Videodrome é também uma das primeiras tentativas de dar conta dos efeitos da televisão e da nova cultura do vídeo. O Dr. O'Blivion, por exemplo, é uma pura existência midiática, uma vez que ele só tem vida nas fitas de vídeo que restaram de sua obra. A imagem na telinha é um jogo entre dois grupos extremistas, um que deseja remoralizar o mundo matando todos os depravados e outro que quer transformar a carne do homem em uma nova carne. O lema desse grupo é "Long live the new flesh/Viva a nova carne", e as campanhas de educação à nova carne e aos raios catódicos é realizada em um centro cívico de recuperação de mendigos e de emissões de raios catódicos. Nesse clima brutal de alienação pelo vídeo, a resposta de Cronenberg é a mais brutal já feita em seu cinema.

A última seqüência é uma conversa de Nikki, na televisão, já dada como morta, conversando com Max. Ela explica a ele todas as transformações pelas quais ele passou e fala que vai indicar qual é o próximo caminho. Depois de um breve contracampo para o rosto de Max, vemos a câmara se aproximando aos poucos da tevê, e Max vê a si próprio na telinha, com um revólver na mão, que ele eleva até a têmpora, para por fim atirar. Mais um contracampo mostra Max distanciado, com a mesma aproximação da câmara momentos antes. Tal qual na televisão, ele alça o olhar para frente, fixo no espectador, coloca o revólver na têmpora e repete a operação. Em tempos em que a ciência social começou a se aproximar da televisão como instauradora da realidade (Baudrillard, por exemplo), o cinema deu a sua contribuição mais espetacular e apocalíptica à questão, num claro artifício pavloviano de ação-reflexa. Se a primeira metade do século viu a reprodução em massa e a segunda metade viu a repetição em massa (como Godard já mostrou no curta O Novo Mundo), Videodrome aparece como um filme de exceção, que mostra o presente hiperbolizado para que nós possamos nos reconhecer melhor e para que possamos medir nossos atos mais sensivelmente.

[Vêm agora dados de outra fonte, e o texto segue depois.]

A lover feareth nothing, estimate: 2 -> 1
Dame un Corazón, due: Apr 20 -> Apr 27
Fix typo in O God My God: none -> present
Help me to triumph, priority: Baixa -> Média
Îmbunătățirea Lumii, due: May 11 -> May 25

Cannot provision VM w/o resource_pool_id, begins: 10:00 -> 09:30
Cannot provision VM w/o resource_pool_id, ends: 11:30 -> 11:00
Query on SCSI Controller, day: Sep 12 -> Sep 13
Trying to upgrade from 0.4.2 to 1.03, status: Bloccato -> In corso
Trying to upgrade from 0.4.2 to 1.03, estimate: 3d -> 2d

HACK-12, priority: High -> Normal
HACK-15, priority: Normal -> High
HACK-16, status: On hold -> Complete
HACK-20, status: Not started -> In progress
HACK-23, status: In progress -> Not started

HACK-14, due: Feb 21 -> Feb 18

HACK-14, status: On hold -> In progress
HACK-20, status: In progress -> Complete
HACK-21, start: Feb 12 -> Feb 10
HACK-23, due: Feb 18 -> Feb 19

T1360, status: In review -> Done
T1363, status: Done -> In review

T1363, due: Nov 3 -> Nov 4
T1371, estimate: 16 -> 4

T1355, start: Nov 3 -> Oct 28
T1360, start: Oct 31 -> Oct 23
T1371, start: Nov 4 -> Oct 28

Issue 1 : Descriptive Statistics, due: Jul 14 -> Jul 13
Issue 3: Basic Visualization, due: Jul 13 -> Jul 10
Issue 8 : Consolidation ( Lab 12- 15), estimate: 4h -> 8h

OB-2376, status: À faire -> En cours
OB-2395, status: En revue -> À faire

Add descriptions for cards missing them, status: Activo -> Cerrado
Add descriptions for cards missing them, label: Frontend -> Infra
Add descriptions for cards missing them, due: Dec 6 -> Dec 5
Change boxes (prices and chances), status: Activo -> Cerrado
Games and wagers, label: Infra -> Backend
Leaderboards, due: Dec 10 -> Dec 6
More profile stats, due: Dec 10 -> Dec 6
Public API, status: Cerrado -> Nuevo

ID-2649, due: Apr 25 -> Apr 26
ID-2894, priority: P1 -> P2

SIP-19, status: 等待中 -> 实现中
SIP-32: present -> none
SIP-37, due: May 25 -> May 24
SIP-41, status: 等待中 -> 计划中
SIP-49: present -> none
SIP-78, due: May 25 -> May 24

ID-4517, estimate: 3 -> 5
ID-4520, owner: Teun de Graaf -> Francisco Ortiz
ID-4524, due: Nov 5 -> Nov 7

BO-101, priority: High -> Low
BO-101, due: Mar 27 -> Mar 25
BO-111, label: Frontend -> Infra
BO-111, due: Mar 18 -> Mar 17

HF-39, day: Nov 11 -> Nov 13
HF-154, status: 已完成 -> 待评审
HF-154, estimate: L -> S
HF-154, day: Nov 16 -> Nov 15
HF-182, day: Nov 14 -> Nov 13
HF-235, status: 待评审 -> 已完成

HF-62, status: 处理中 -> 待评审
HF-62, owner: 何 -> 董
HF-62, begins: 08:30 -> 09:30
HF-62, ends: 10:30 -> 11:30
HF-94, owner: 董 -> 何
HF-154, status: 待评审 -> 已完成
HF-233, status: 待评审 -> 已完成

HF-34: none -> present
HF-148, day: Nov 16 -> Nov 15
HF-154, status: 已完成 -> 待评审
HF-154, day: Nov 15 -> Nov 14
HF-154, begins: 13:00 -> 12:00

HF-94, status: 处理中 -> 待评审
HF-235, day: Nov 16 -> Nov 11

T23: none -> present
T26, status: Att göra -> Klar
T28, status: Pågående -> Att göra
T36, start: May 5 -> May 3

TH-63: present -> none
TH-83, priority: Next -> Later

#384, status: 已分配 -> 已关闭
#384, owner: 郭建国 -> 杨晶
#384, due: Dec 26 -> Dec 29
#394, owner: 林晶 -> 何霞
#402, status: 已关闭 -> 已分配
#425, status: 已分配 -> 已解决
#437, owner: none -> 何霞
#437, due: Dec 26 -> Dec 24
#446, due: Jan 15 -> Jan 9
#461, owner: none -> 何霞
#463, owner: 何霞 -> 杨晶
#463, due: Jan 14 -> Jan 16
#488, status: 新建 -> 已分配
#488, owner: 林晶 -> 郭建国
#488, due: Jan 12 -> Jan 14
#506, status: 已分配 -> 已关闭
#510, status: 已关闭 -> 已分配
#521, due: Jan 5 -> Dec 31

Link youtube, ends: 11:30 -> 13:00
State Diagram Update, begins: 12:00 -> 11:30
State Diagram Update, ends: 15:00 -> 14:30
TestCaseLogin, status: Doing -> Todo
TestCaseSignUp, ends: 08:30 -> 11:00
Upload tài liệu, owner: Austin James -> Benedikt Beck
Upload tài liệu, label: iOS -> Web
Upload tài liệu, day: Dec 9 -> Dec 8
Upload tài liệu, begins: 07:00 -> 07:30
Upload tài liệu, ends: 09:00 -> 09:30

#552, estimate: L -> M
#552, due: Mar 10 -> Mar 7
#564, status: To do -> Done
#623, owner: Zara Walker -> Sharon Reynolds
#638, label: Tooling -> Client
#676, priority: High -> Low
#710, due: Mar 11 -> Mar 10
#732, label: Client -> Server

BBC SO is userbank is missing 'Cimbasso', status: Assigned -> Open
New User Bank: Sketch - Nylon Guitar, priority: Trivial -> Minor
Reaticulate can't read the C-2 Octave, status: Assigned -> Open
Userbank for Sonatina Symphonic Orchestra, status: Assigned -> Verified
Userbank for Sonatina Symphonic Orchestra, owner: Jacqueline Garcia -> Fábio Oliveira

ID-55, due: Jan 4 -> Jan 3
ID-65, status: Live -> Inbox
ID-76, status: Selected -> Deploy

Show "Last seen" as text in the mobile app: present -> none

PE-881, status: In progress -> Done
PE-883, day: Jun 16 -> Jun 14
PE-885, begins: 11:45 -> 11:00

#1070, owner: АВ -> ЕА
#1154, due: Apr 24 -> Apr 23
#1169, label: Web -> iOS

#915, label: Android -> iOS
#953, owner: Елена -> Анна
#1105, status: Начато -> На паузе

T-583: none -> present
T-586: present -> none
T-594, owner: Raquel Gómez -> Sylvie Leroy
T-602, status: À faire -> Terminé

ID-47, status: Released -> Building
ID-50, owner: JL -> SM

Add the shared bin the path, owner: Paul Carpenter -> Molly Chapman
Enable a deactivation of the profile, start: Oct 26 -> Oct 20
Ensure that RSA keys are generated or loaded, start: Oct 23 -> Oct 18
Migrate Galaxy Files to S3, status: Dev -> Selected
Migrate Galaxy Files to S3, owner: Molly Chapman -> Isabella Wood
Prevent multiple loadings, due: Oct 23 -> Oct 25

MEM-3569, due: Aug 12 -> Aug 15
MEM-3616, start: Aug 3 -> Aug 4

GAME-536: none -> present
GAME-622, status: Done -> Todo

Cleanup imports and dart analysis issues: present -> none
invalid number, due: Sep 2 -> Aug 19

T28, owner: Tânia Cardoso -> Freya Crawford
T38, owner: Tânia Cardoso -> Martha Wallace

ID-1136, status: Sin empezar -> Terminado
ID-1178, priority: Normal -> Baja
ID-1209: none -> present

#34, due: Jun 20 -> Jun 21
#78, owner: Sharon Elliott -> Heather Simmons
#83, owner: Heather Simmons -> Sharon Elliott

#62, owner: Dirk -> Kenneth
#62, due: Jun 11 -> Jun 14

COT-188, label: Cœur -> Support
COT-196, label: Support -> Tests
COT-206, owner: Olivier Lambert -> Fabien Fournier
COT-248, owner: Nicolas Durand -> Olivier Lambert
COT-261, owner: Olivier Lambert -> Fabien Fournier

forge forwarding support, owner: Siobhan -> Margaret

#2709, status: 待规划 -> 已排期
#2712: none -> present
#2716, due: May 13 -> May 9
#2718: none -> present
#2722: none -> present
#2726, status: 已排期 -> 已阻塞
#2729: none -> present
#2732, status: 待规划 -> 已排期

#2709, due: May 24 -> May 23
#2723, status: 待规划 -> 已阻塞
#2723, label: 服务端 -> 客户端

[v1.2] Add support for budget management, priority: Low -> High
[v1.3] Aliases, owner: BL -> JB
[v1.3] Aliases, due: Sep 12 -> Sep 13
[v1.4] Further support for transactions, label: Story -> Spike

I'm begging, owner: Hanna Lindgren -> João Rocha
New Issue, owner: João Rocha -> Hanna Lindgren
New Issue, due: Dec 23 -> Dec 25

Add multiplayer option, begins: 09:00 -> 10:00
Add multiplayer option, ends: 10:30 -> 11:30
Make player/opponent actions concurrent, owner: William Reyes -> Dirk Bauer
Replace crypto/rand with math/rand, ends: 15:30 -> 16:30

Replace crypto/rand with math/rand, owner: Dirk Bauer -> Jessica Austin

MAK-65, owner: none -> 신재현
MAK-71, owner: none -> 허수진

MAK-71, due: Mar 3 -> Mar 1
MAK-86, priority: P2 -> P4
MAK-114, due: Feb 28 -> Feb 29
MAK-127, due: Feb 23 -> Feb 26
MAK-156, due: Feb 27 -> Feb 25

Filme-delírio como poucos realizados até hoje, Videodrome é assustador como poucos, certamente o mais destruidor filme de Cronenberg, sobretudo porque o próprio tema exige grande parte dessa destruição. A desumanização é aterrorizante, as relações se dão todas pelo vídeo. O mundo daqui em diante será oblivion. Videodrome tem irmãos, como Dr. M, de Chabrol, ou Eles Vivem, de Carpenter (esses dois últimos de 89). Mas nenhum soube ser tão pessimista, tão certo de um no future assim. O indivíduo está jogado num vazio de alucinações e nem tem como voltar atrás. A única solução é se matar por um slogan. A cultura do vídeo é fundamentalista, e não há melhor saída para o fundamentalismo que a autofagia.